“The Big House is too quiet. Our past football dominance has replaced our enthusiasm and pride with expectation. Out football team’s success is suffering from the unenthusiastic cheering.”

These remarks are taken from a letter sent to University students from Michigan Marching Band Drum Major Matt Cavanaugh, who is encouraging the student section to cheer in the upcoming Penn State game tomorrow as fervently as in the last-minute field goal win over Washington on Saturday, Aug. 31.

“Believe in this team. Look at the game quarter by quarter, minute by minute,” Cavanaugh said. “The spirit we’re trying to get out is contagious.”

This weekend marks the first Fall study break in the University’s history, and many students will not be attending the game because they can take a trip home or a vacation during the four-day weekend ahead. Combating this possible loss of fan support and spirit, the marching band, cheerleaders and dance team will practice together for the first time in preparation for tomorrow’s game.

“The students’ getting involved and cheering will get others involved as well as the other people who are just buying tickets to go to the game,” he said.

One of the complaints found in Cavanaugh’s letter concerns the fan’s booing heard during recent games.

“Remember that everyone out there is a student here. At Michigan we don’t boo our fellow students.
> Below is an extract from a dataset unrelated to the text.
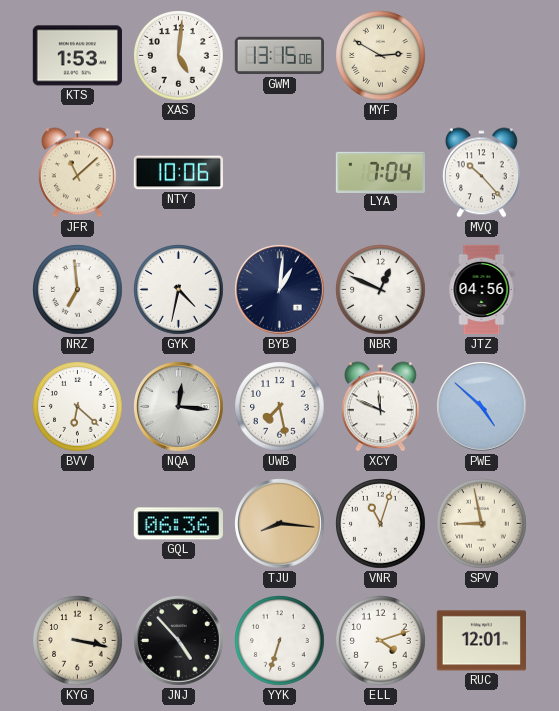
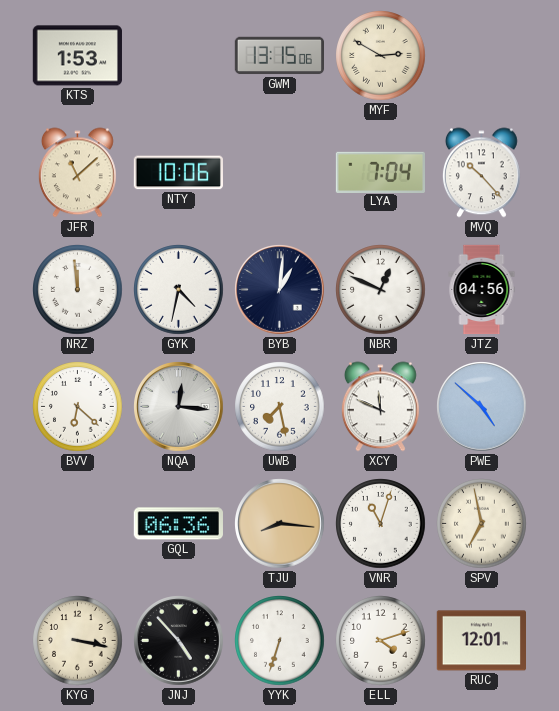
XAS: 5:01 -> none
NRZ: 6:59 -> 11:59
SPV: 8:58 -> 6:58
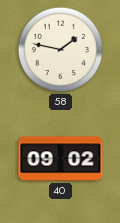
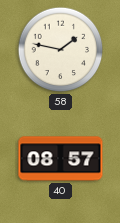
40: 09:02 -> 08:57
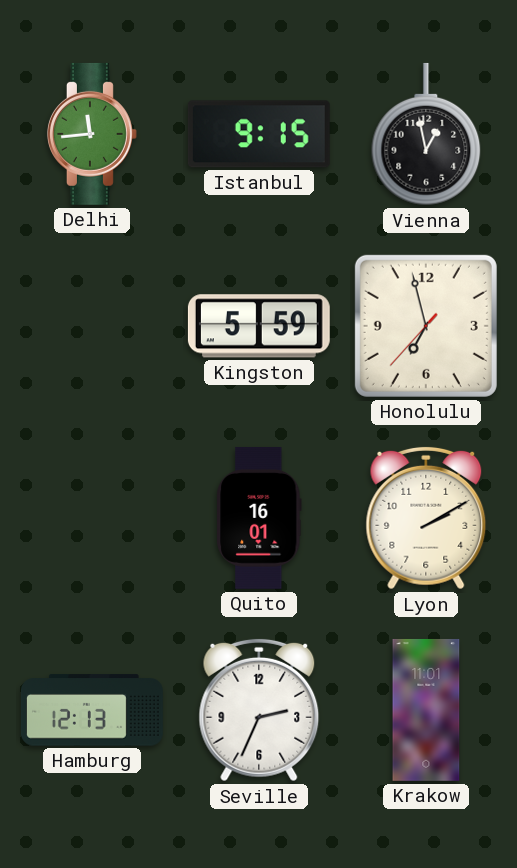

I’ve talked with students who say ‘we’re not booing a player but a play,’ and I respond that that’s not how it’s taken,” he said.

Other members of the marching band consider the Michigan fan’s noise to be a fraction of the noise at other schools.

“The fans need to get up,” said Rob Farley, a Music sophomore and tuba player. Notre Dame “had 30,000 fewer fans and were eight times louder than us. If the rest of the fans can get up the way we can, then we will be where we want to.”

Students who consider themselves active fans agree with Cavanaugh’s accusations about the student cheering problem, but they also believe that all the other sections are too quiet as well.

“I’ve heard our crowd been called a ‘symphony crowd’ – we all stand up, clap and sit down,” LSA junior Peter Gudritz said. “If you watch Miami’s games, or Florida’s games or Tennessee’s, their fans are all going nuts.”

Saying that the student section support is “decent,” Gudritz attributed the lack of cheering and fan support as a problem in “the rest of the stadium.”

Shant Norsigian, an LSA junior, said that the fan support problem lies in the lacking alumni support.

” … You see the alumni, and they are sitting down and watching the game with a monocle,” Norsigian said.

Students attending the first 3:30 p.m. game of the season will have an extra amount of time to prepare for the game by grilling or barbequing. The game against Penn State will mark the sixth game for the Wolverines, who are 4-1 this season.